▸ DATASET EXTRACT:
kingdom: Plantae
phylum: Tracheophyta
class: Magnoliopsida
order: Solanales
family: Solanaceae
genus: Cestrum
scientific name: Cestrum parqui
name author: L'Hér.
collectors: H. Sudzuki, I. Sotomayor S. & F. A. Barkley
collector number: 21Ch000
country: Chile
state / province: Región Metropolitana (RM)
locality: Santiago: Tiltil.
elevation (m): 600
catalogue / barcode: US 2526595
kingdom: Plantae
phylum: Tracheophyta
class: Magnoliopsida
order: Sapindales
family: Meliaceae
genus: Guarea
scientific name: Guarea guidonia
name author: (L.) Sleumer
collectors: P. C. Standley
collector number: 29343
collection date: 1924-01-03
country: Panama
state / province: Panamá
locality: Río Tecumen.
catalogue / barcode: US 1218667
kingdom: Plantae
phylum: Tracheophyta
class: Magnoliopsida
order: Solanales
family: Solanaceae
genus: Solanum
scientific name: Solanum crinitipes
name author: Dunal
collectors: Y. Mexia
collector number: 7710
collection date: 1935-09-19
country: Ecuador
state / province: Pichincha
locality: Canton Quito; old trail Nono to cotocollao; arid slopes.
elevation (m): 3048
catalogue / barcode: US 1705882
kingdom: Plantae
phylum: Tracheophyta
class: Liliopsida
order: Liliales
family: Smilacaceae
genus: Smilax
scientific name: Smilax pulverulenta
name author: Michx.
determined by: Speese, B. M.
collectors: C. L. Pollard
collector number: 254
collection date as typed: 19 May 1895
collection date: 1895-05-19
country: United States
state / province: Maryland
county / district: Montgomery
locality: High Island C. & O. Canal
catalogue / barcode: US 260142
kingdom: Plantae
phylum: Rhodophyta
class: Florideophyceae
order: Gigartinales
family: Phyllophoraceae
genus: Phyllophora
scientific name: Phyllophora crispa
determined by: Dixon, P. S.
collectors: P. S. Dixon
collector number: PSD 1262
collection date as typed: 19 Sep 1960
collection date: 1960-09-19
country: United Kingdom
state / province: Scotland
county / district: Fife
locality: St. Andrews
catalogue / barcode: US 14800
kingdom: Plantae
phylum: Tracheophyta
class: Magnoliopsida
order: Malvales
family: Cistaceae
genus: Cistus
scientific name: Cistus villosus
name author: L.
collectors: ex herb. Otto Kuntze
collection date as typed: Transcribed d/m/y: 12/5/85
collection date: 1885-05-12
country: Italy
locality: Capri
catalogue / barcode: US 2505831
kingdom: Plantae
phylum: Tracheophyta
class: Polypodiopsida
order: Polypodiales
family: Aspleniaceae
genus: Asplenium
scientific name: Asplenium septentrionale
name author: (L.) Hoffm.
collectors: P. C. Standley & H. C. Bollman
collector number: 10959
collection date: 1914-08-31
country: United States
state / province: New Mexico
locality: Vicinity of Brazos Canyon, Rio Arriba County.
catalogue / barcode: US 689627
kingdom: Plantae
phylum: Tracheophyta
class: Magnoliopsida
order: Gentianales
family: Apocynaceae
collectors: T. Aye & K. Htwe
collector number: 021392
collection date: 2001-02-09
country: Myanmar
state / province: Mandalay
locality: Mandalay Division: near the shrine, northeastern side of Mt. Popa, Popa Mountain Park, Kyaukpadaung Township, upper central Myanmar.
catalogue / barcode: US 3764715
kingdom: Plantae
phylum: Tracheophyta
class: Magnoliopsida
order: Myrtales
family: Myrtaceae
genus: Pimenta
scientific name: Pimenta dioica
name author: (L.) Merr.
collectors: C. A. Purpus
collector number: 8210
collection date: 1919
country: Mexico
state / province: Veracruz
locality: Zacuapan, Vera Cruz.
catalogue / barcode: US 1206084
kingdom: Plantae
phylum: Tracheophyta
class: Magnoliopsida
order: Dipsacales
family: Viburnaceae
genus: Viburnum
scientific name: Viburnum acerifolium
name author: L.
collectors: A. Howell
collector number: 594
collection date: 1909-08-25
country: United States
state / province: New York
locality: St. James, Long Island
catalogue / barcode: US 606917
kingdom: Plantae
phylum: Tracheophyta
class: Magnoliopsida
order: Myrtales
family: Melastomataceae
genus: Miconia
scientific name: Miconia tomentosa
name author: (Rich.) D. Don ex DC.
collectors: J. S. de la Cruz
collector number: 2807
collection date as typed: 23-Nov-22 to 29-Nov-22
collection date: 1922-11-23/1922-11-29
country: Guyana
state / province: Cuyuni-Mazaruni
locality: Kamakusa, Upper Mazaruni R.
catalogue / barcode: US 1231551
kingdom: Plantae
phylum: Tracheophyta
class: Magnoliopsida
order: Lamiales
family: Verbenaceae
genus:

▸ WRITTEN PROBLEM: Could you rewrite the part of the listing that opens with the line containing "scientific name: Cestrum parqui" and closes with the line containing "family: Aspleniaceae", putting "gathered by" wherever "collectors" appears and leaving everything else unchanged?

▸ WRITTEN RESPONSE:
scientific name: Cestrum parqui
name author: L'Hér.
gathered by: H. Sudzuki, I. Sotomayor S. & F. A. Barkley
collector number: 21Ch000
country: Chile
state / province: Región Metropolitana (RM)
locality: Santiago: Tiltil.
elevation (m): 600
catalogue / barcode: US 2526595
kingdom: Plantae
phylum: Tracheophyta
class: Magnoliopsida
order: Sapindales
family: Meliaceae
genus: Guarea
scientific name: Guarea guidonia
name author: (L.) Sleumer
gathered by: P. C. Standley
collector number: 29343
collection date: 1924-01-03
country: Panama
state / province: Panamá
locality: Río Tecumen.
catalogue / barcode: US 1218667
kingdom: Plantae
phylum: Tracheophyta
class: Magnoliopsida
order: Solanales
family: Solanaceae
genus: Solanum
scientific name: Solanum crinitipes
name author: Dunal
gathered by: Y. Mexia
collector number: 7710
collection date: 1935-09-19
country: Ecuador
state / province: Pichincha
locality: Canton Quito; old trail Nono to cotocollao; arid slopes.
elevation (m): 3048
catalogue / barcode: US 1705882
kingdom: Plantae
phylum: Tracheophyta
class: Liliopsida
order: Liliales
family: Smilacaceae
genus: Smilax
scientific name: Smilax pulverulenta
name author: Michx.
determined by: Speese, B. M.
gathered by: C. L. Pollard
collector number: 254
collection date as typed: 19 May 1895
collection date: 1895-05-19
country: United States
state / province: Maryland
county / district: Montgomery
locality: High Island C. & O. Canal
catalogue / barcode: US 260142
kingdom: Plantae
phylum: Rhodophyta
class: Florideophyceae
order: Gigartinales
family: Phyllophoraceae
genus: Phyllophora
scientific name: Phyllophora crispa
determined by: Dixon, P. S.
gathered by: P. S. Dixon
collector number: PSD 1262
collection date as typed: 19 Sep 1960
collection date: 1960-09-19
country: United Kingdom
state / province: Scotland
county / district: Fife
locality: St. Andrews
catalogue / barcode: US 14800
kingdom: Plantae
phylum: Tracheophyta
class: Magnoliopsida
order: Malvales
family: Cistaceae
genus: Cistus
scientific name: Cistus villosus
name author: L.
gathered by: ex herb. Otto Kuntze
collection date as typed: Transcribed d/m/y: 12/5/85
collection date: 1885-05-12
country: Italy
locality: Capri
catalogue / barcode: US 2505831
kingdom: Plantae
phylum: Tracheophyta
class: Polypodiopsida
order: Polypodiales
family: Aspleniaceae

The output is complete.